The intellectual back-drop readily attests that Professor Ayiro was right. It is evident in scholarly writings on quality economics that management scholars such as Mitzberg, Dean Kontz, Crossby, Juran and Oakland have praised Six Sigma to be the magic behind industrial achievements in quality management in the USA and Japan. The main logic behind the glorified six-sigma in the industrial world is that it enables the quality system to suffer minimal deviation to an extent of negative or positive magnitude of the standard deviation.
However, the technical undoing of Six Sigma is that the size three of its standard deviation in the industrial world can be tolerated, but it is not the case in management of healthcare systems. The standard deviation with a magnitude of three in a hospital system can sometimes mean deaths of a hundred patients in a day or hundred surgical failures in a week. Dr Elim alluded to the sociological values of clinical practice like clinical governance, clinical effectiveness, and quality of patient care to fault the Managerial Six Sigma by arguing out that the standard deviation with the Magnitude of three in some public health-care facilities like Kenyatta National hospital can be equivalent to clinical officer letting over a thousand people to die because on that day, the same clinical officer had succeeded to save 96,000 lives.
Primary essence of nursing
Generally, an intellectual back-up for faulting of the Managerial-economics Six-Sigma borrows some strength from the book Clinical Effectiveness in Nursing by Kenworthy, Snowley and Gilling (2015) who jointly argue that the primary essence of nursing is to provide corrective care with one primary focus on beyond zero death.
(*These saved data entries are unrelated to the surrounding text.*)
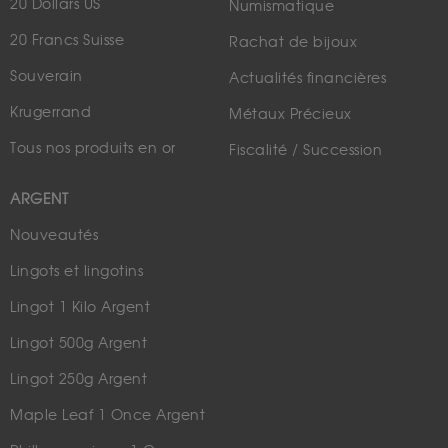
20 Dollars US
Numismatique
20 Francs Suisse
Rachat de bijoux
Souverain
Actualités financières
Krugerrand
Métaux Précieux
Tous nos produits en or
Fiscalité / Succession
ARGENT
Nouveautés
Lingots et lingotins
Lingot 1 Kilo Argent
Lingot 500g Argent
Lingot 250g Argent
Maple Leaf 1 Once Argent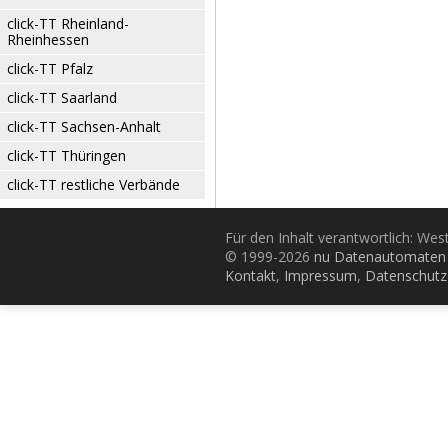
click-TT Rheinland-
Rheinhessen
click-TT Pfalz
click-TT Saarland
click-TT Sachsen-Anhalt
click-TT Thüringen
click-TT restliche Verbände
Für den Inhalt verantwortlich: Wes
© 1999-2026
nu Datenautomaten 
Kontakt
,
Impressum
,
Datenschutz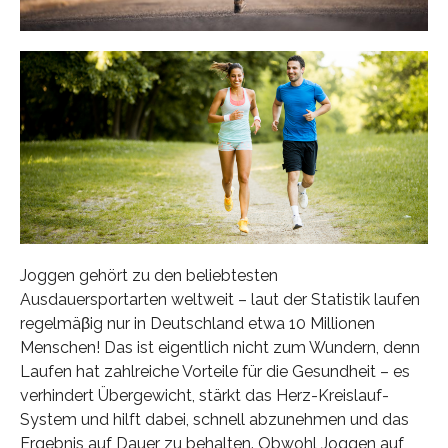
Joggen gehört zu den beliebtesten
Ausdauersportarten weltweit – laut der Statistik laufen
regelmäβig nur in Deutschland etwa 10 Millionen
Menschen! Das ist eigentlich nicht zum Wundern, denn
Laufen hat zahlreiche Vorteile für die Gesundheit – es
verhindert Übergewicht, stärkt das Herz-Kreislauf-
System und hilft dabei, schnell abzunehmen und das
Ergebnis auf Dauer zu behalten. Obwohl Joggen auf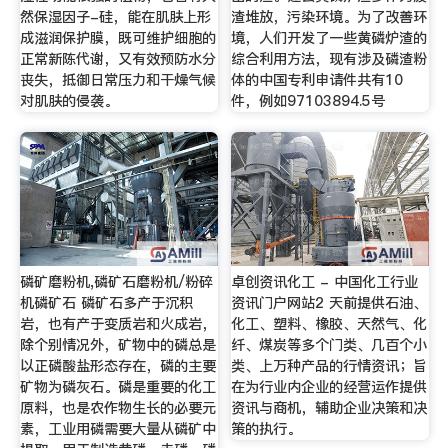
然保湿因子-硅，能在肌肤上形
渣堆放，污染环境。为了改善环
成滋润保护膜，既可维护细胞的
境，人们开发了一些黄磷炉渣的
正常新陈代谢，又有效预防水分
综合利用方法，现有涉及磷渣粉
丧失，抵御日常压力和干燥气候
体的中国专利申请件共有10
对肌肤的侵袭。
件，例如97103894.5号
磷矿磨粉机,磷矿石磨粉机/粉碎
卓创资讯化工 - 中国化工行业
机磷矿石 磷矿石多产于沉积
资讯门户网站2 天前提供石油、
岩，也有产于变质岩和火成岩，
化工、塑料、橡胶、天然气、化
除个别情况外，矿物中的磷总是
纤、煤炭等多个门类、几百个小
以正磷酸盐形态存在，磷的主要
类、上万种产品的行情资讯；旨
矿物为磷灰石。磷是重要的化工
在为行业内企业的经营运作提供
原料，也是农作物生长的必要元
资讯与商机，辅助企业决策和决
素，工业用磷需要大量从磷矿中
策的执行。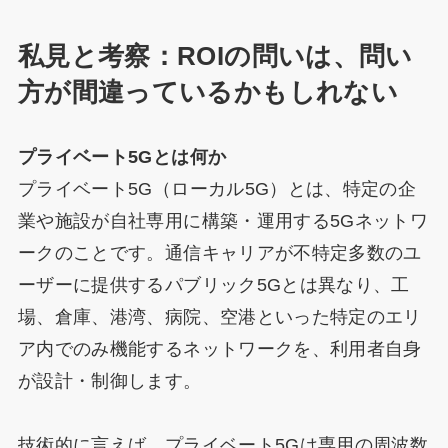
私見と考察：ROIの問いは、問い
方が間違っているかもしれない
プライベート5Gとは何か
プライベート5G（ローカル5G）とは、特定の企
業や施設が自社専用に構築・運用する5Gネットワ
ークのことです。通信キャリアが不特定多数のユ
ーザーに提供するパブリック5Gとは異なり、工
場、倉庫、港湾、病院、空港といった特定のエリ
ア内でのみ機能するネットワークを、利用者自身
が設計・制御します。
技術的に言えば、プライベート5Gは専用の周波数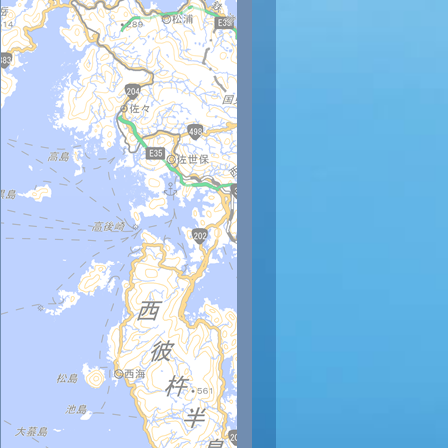
時
19時
20時
21時
22時
23時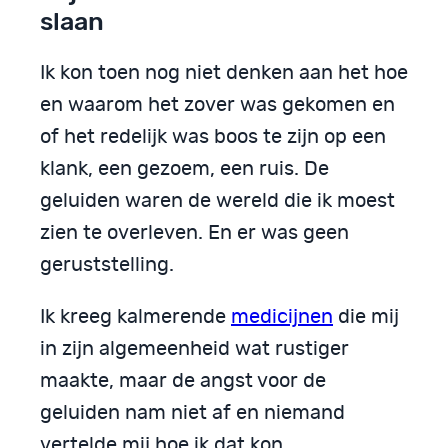
slaan
Ik kon toen nog niet denken aan het hoe
en waarom het zover was gekomen en
of het redelijk was boos te zijn op een
klank, een gezoem, een ruis. De
geluiden waren de wereld die ik moest
zien te overleven. En er was geen
geruststelling.
Ik kreeg kalmerende
medicijnen
die mij
in zijn algemeenheid wat rustiger
maakte, maar de angst voor de
geluiden nam niet af en niemand
vertelde mij hoe ik dat kon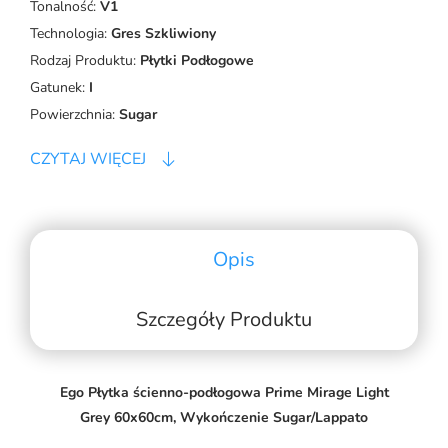
Tonalność:
V1
Technologia:
Gres Szkliwiony
Rodzaj Produktu:
Płytki Podłogowe
Gatunek:
I
Powierzchnia:
Sugar
CZYTAJ WIĘCEJ
Opis
Szczegóły Produktu
Ego Płytka ścienno-podłogowa Prime Mirage Light
Grey 60x60cm, Wykończenie Sugar/Lappato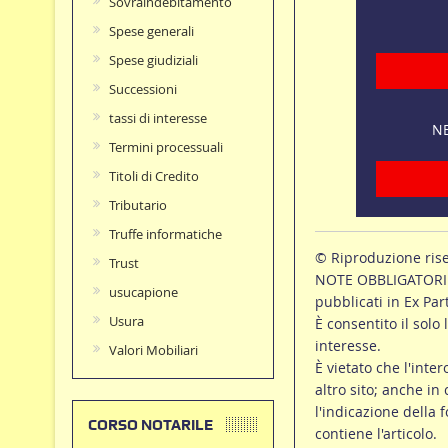
Sovraindebitamento
Spese generali
Spese giudiziali
Successioni
tassi di interesse
NE
Termini processuali
Titoli di Credito
Tributario
Truffe informatiche
© Riproduzione ris
Trust
NOTE OBBLIGATORIE p
usucapione
pubblicati in Ex Par
Usura
È consentito il solo 
interesse.
Valori Mobiliari
È vietato che l'inte
altro sito; anche in
l'indicazione della f
CORSO NOTARILE
contiene l'articolo.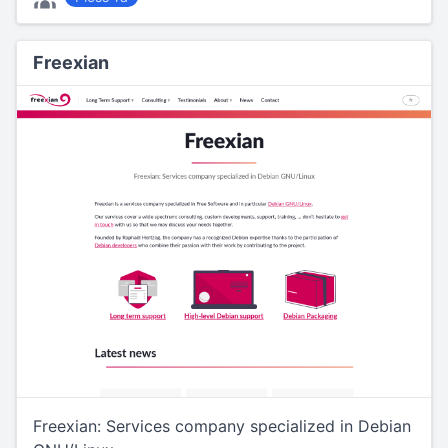
Freexian
Freexian: Services company specialized in Debian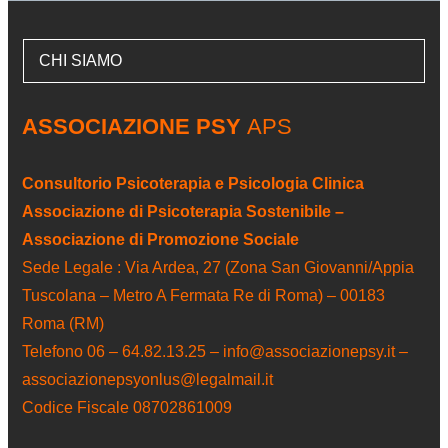
CHI SIAMO
ASSOCIAZIONE PSY
APS
Consultorio Psicoterapia e Psicologia Clinica
Associazione di Psicoterapia Sostenibile –
Associazione di Promozione Sociale
Sede Legale : Via Ardea, 27 (Zona San Giovanni/Appia
Tuscolana – Metro A Fermata Re di Roma) – 00183
Roma (RM)
Telefono 06 – 64.82.13.25 – info@associazionepsy.it –
associazionepsyonlus@legalmail.it
Codice Fiscale 08702861009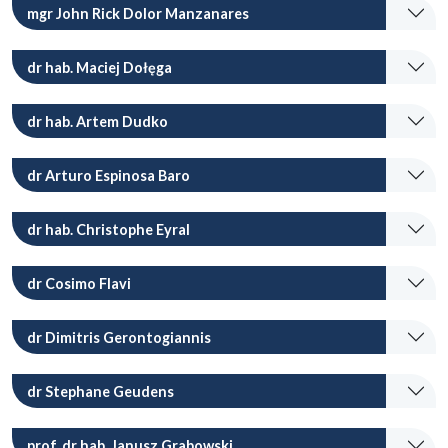
mgr John Rick Dolor Manzanares
dr hab. Maciej Dołęga
dr hab. Artem Dudko
dr Arturo Espinosa Baro
dr hab. Christophe Eyral
dr Cosimo Flavi
dr Dimitris Gerontogiannis
dr Stephane Geudens
prof. dr hab. Janusz Grabowski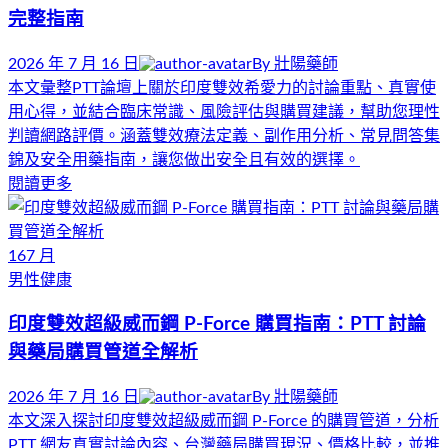
完整指南
2026 年 7 月 16 日
By
壯陽藥師
本文彙整PTT論壇上關於印度雙效希愛力的討論重點、真實使
用心得，並結合臨床常識、風險評估與購買建議，幫助您理性
判讀網路評價。涵蓋雙效療法定義、副作用分析、常見問答集
錦及安全用藥指南，讓您做出安全且有效的選擇。
閱讀更多
16
7 月
男性健康
印度雙效超級威而鋼 P-Force 購買指南：PTT 討論
與藥局購買管道全解析
2026 年 7 月 16 日
By
壯陽藥師
本文深入探討印度雙效超級威而鋼 P-Force 的購買管道，分析
PTT 網友真實討論內容、台灣藥局購買現況、價格比較，並推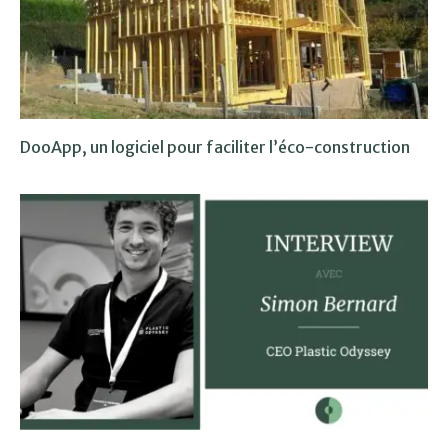
DooApp, un logiciel pour faciliter l’éco-construction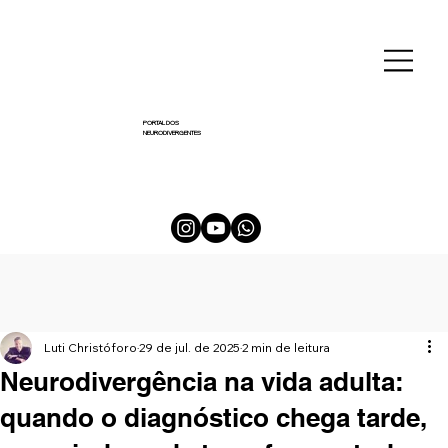
PORTAL DOS
NEURODIVERGENTES
Luti Christóforo
29 de jul. de 2025
2 min de leitura
Neurodivergência na vida adulta:
quando o diagnóstico chega tarde,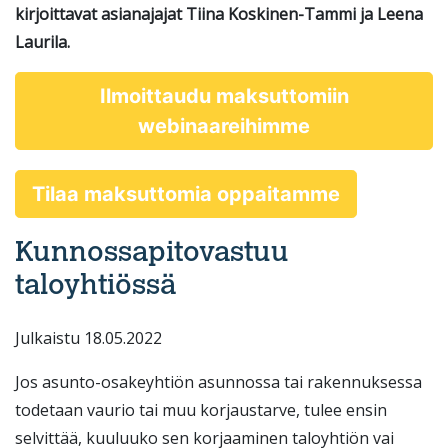
kirjoittavat asianajajat Tiina Koskinen-Tammi ja Leena
Laurila.
Ilmoittaudu maksuttomiin
webinaareihimme
Tilaa maksuttomia oppaitamme
Kunnossapitovastuu
taloyhtiössä
Julkaistu 18.05.2022
Jos asunto-osakeyhtiön asunnossa tai rakennuksessa
todetaan vaurio tai muu korjaustarve, tulee ensin
selvittää, kuuluuko sen korjaaminen taloyhtiön vai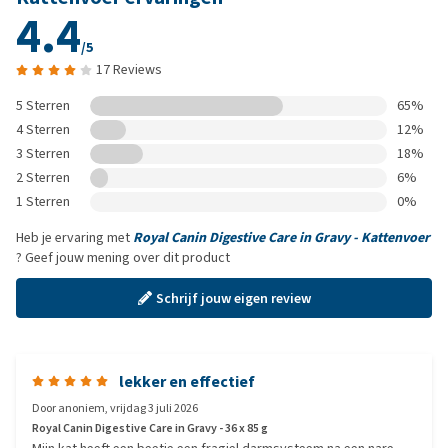
4.4
/5
17 Reviews
5 Sterren
65%
4 Sterren
12%
3 Sterren
18%
2 Sterren
6%
1 Sterren
0%
Heb je ervaring met
Royal Canin Digestive Care in Gravy - Kattenvoer
? Geef jouw mening over dit product
Schrijf jouw eigen review
lekker en effectief
Door
anoniem
,
vrijdag 3 juli 2026
Royal Canin Digestive Care in Gravy - 36 x 85 g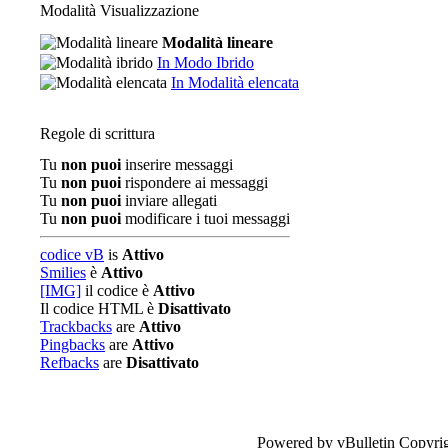
Modalità Visualizzazione
Modalità lineare
In Modo Ibrido
In Modalità elencata
Regole di scrittura
Tu
non puoi
inserire messaggi
Tu
non puoi
rispondere ai messaggi
Tu
non puoi
inviare allegati
Tu
non puoi
modificare i tuoi messaggi
codice vB
is
Attivo
Smilies
è
Attivo
[IMG]
il codice è
Attivo
Il codice HTML è
Disattivato
Trackbacks
are
Attivo
Pingbacks
are
Attivo
Refbacks
are
Disattivato
Powered by vBulletin Copyrig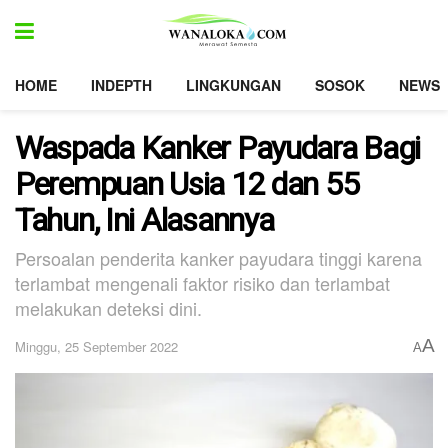
HOME
INDEPTH
LINGKUNGAN
SOSOK
NEWS
Waspada Kanker Payudara Bagi
Perempuan Usia 12 dan 55
Tahun, Ini Alasannya
Persoalan penderita kanker payudara tinggi karena
terlambat mengenali faktor risiko dan terlambat
melakukan deteksi dini.
A
Minggu, 25 September 2022
A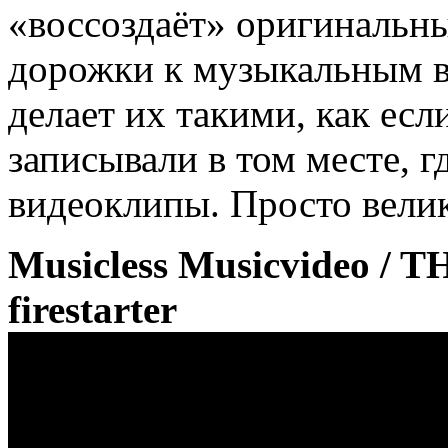
«воссоздаёт» оригинальн
дорожки к музыкальным 
делает их такими, как есл
записывали в том месте, г
видеоклипы. Просто вели
Musicless Musicvideo /
firestarter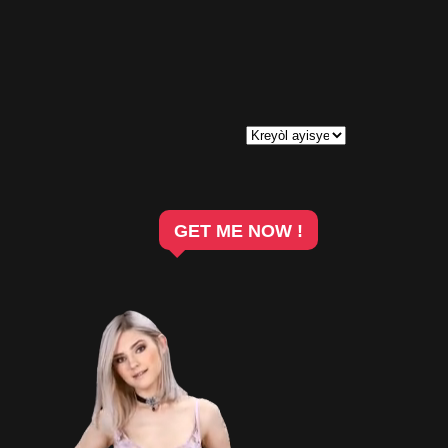
GET ME NOW !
It is under such light-shedding contexts that one can realise that the philosophy of ‘beyond zero death’ as enticed by Margaret Kenyatta is ethically important and valuable way of out-look in the medical world.
In a nutshell
In the workshop, the celebrated tools of TQM were not accepted as strategically effective in health quality management systems. It was also deliberated that the Supply chain management tools as used in the commercial world need to be refine-tuned to fit the expectations of users of a healthcare system. However, it was agreed that there is need for a strong Total Quality Culture (TQC) in all healthcare organisations.